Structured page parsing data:
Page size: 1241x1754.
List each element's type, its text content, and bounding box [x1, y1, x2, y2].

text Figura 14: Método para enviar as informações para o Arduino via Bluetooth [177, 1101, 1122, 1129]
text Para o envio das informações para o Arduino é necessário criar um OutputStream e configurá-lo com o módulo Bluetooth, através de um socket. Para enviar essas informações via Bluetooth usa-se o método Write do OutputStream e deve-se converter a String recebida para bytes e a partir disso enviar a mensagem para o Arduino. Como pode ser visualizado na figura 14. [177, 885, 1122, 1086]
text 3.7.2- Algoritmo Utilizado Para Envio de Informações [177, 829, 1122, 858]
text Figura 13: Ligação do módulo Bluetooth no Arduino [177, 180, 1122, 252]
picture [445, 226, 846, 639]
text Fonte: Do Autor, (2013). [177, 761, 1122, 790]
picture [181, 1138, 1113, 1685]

▸ **Directions for this task**
Restate each entry exactly, skipping none.

▸ **Exercise response**
Page size: 1241x1754.
List each element's type, its text content, and bounding box [x1, y1, x2, y2].

text Figura 14: Método para enviar as informações para o Arduino via Bluetooth [177, 1101, 1122, 1129]
text Para o envio das informações para o Arduino é necessário criar um OutputStream e configurá-lo com o módulo Bluetooth, através de um socket. Para enviar essas informações via Bluetooth usa-se o método Write do OutputStream e deve-se converter a String recebida para bytes e a partir disso enviar a mensagem para o Arduino. Como pode ser visualizado na figura 14. [177, 885, 1122, 1086]
text 3.7.2- Algoritmo Utilizado Para Envio de Informações [177, 829, 1122, 858]
text Figura 13: Ligação do módulo Bluetooth no Arduino [177, 180, 1122, 252]
picture [445, 226, 846, 639]
text Fonte: Do Autor, (2013). [177, 761, 1122, 790]
picture [181, 1138, 1113, 1685]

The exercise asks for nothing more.